Mowbray hero Ricky Ponting wins more award plaudits with Cricket Australia Hall of Fame induction

PRIDE: Ricky Ponting stands in front of his Australian Hall of Fame image during the formal induction at the MCG on Monday. Picture: Cricket Australia.
PRIDE: Ricky Ponting stands in front of his Australian Hall of Fame image during the formal induction at the MCG on Monday. Picture: Cricket Australia.

Ricky Ponting’s legendary status in the game has been elevated even further at the latest induction on Monday night into the Australian Cricket Hall of Fame.

Mowbray’s favourite son was one of three past cricketers honoured at the Allan Border Medal presentation.

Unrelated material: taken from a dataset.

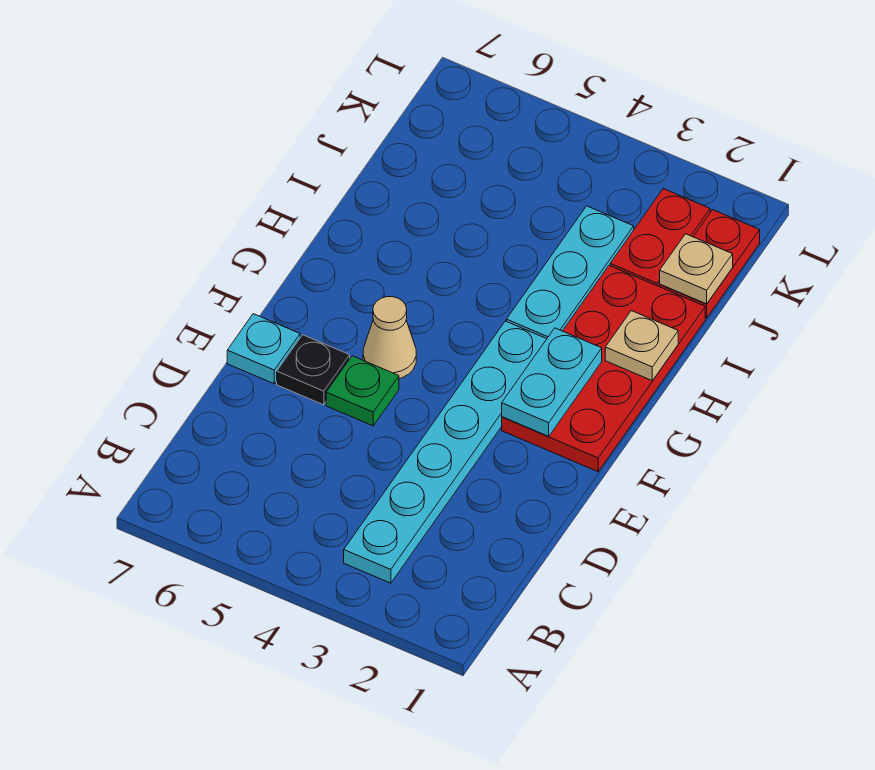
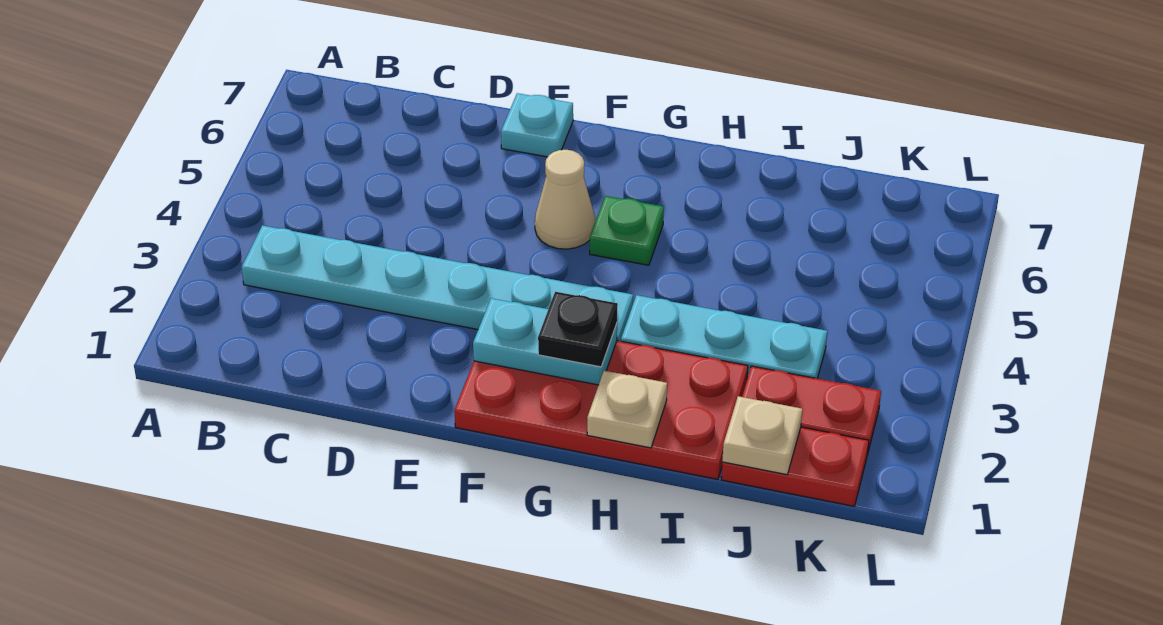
green 1x1 plate [326,356,399,426] -> green 1x1 plate moved to [590,196,664,265]
black 1x1 plate [277,335,350,405] -> black 1x1 plate moved to [538,292,618,367]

Norman O’Neill, the Test allrounder of the 1960s, and Karen Rolton, who captained Australia at the turn of the century, also joined Ponting. 

“Nights like this to sort of reinvigorate as you very rarely get the chance to sit back and think about what you’ve done,” Ponting said during the induction ceremony. 

“As you know as players, from series to series, you don’t have a chance to reflect ever. You just finish one game or one series and you move on to the next one, and you try and make yourself better.

“It was an amazing journey that began in the backyard of the northern suburbs of Launceston and it ended in Perth where I made my [Test] debut. It was 21 fantastic years of lots of great memories and lots of great people.”

The Launceston retired great’s latest award comes barely months after being inducted into the Tasmanian Sporting Hall of Fame that he said was “as good as it gets”.

Ponting is one of 49 former players named in cricket’s top echelon starting since 1996 with 10 inductees, including Sir Don Bradman, Dennis Lillee and Keith Miller.

Ex-Launceston club and Tasmanian champion David Boon, who retired from the international game in 1995,  entered the ranks last year.

Ponting took great pride on Monday night to tell hundreds of the cricket fraternity about his roots in the game starting out of the family’s humble Mowbray backyard.

“My brother bowled a hell of a lot in the backyard – it wasn’t long after that he decided cricket wasn’t the game for him because he didn’t get a bat,” Ponting laughed.

“Like anyone else, I was a boy with a bat who had big dreams and those dreams weren’t all about playing for Australia. They were little things along the way.

“I wanted to play for my home club team. I idolised everyone of those A-grade players of my Mowbray Cricket Club when I was eight, nine, 10 years of age.

“I used to jump on my BMX bike on Saturday morning, read in the paper where they were playing that day and ride to the venue.

“I’d be there before the players turned up. I’d be waiting at the changerooms’ door and the door would open, and I’d go and find my spot in the dressing room.

“Troy Cooley, who is the Australian team bowling coach now, will testify to that – I was the first one there and the last one to leave.”

By the end of his international career, Ponting was the most capped Australian Test and ODI player, and had served as captain for a record 324 matches across all formats of the game over a 17-year international career.

Ponting made his first appearance for Australia in the 1995, aged just 20.

He would eventually take over the Australian one-day captaincy in 2002 and the Test job just two years later from the retiring Steve Waugh.

The stint in the role had included leading his country to back-to-back World Cup titles in 2003 and 2007.

Ponting was also the first cricketer in the world to be involved in 100 Test victories.

The prolific runscorer took out the Allan Border Medal in 2004, 2006, 2007 and 2009.

Ponting’s contribution to cricket has continued post-retirement that has included serving as the current Australian assistant coach of the Twenty20 side and is tipped to replace the retiring Darren Lehmann in the job.